Which skyscrapers do most people find to be hideous or under-rated but you find them interesting?

I don't know how you can hate this thing..._isn't it awwdowable..._ 










I'm guessing most people dislike the Baiyoke Tower because it is pomo but I just love it:










I'm really surprised people hate CITIC Plaza and Shun Hing Square so much and how it gets so little fan-fare. They are easily IMO the most elegant looking towers in the world.

















I don't get how people hate the Oriental pearl Tower, I just get high looking at it.


----------



## RafflesCity (Sep 11, 2002)

Well, the Baiyoke is one of my favourites, its almost magical.

as for CITIC Plaza, I dont think many here hate it...most people concede that its stunning..one of the best in China in my opinion.


----------



## Oriolus (Feb 4, 2004)

Well I like all of those as well Travis. The Elephant is ugly but it gets big points for being so unique. Oriental Pearl & Shun Hing are both stunning and CITIC & Baiyoke and very good also. 
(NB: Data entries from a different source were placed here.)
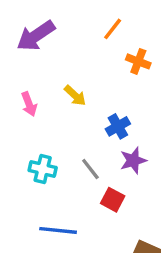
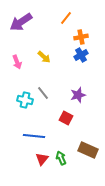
orange cross: (138, 61) -> (81, 37), turned -32
blue cross: (118, 126) -> (81, 55), moved
gray line: (90, 169) -> (43, 93), moved

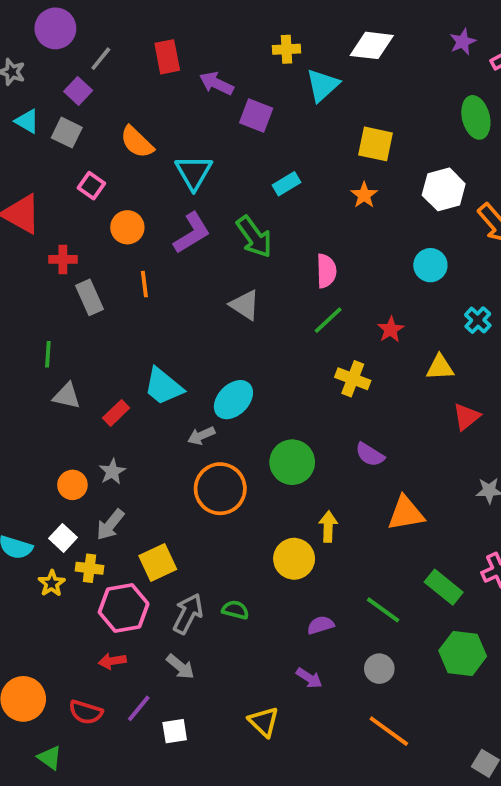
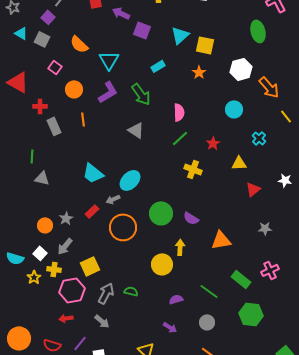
cyan triangle: (322, 85) -> (180, 35), moved
red rectangle: (116, 413) -> (92, 211), moved
purple semicircle: (370, 455) -> (191, 218), moved

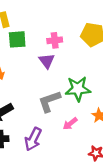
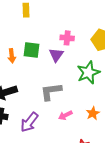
green square: (17, 39) -> (32, 50), moved
green star: (78, 89) -> (88, 73), moved, turned -30

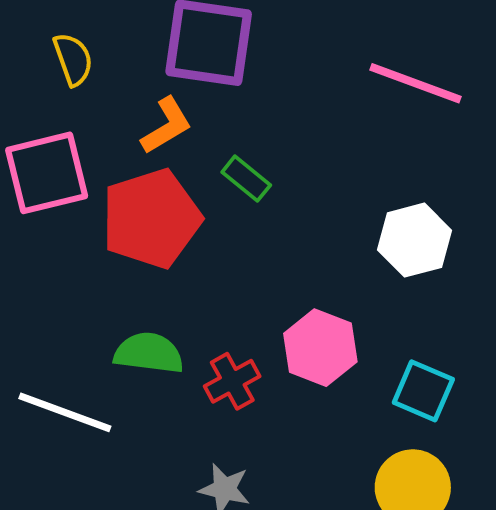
Jiali Plaza, Wuhan, the most unpopular skyscraper in the top 100  But I quite like it, I certainly can't see why most poeple seem to hate it with a passion.


----------



## lakegz (Oct 23, 2003)

My guilty pleasure is Chase Manhattan bank in Lower Manhattan. theres nothing too great about it but i love its mass.


----------



## micro (Mar 13, 2005)

I like these buildings in Honolulu though many people probably would find them ugly. They look so otherworldly and a little like oversized capacitors on a circuit board. Awesome!


----------



## thryve (Mar 5, 2005)

*Ponte City in Johannesburg... I know, it's ugly as hell... but it sends chills up and down my spine... * I love how it is up on a hill, accentuating its height, how it has a big core in the middle, how its controversial and was full of drug dealers and illegal residents for years, how its dirty and brash and mysterious, and dramatic. As well, it has changed from being proud in one era to horrible in another (although it's on the upswing now in a few ways) and how at night it looks so modern with its sign atop it, and its lighting.


----------



## Forza Raalte (Sep 18, 2004)

I really like this one.
Some people really hate it


----------



## gucci_london (Jul 26, 2005)

i hate jin mao tower in shanghai.


----------



## wjfox (Nov 1, 2002)

I love Tower 42. I know it ain't pretty, but the sheer feeling of height you get from seeing it is awesome!


----------



## london-b (Jul 31, 2004)

@wjfox, same here I love tower 42!


----------



## STR (Sep 4, 2004)

Torre Agbar, it cracks me up every time I see it:










WTF were they thinking?


----------



## eweezerinc (Jul 24, 2005)

Call me twisted but I have grown really be fascinated with the Kaden Tower(Louisville)...


----------



## Guest (Aug 26, 2005)

Carlton Centre.......was the least favourite in the 100-200....but its one of my favs! I love the color, the shape, the simplicity and the sheer size of it. 730 feet.........oooooooh........


----------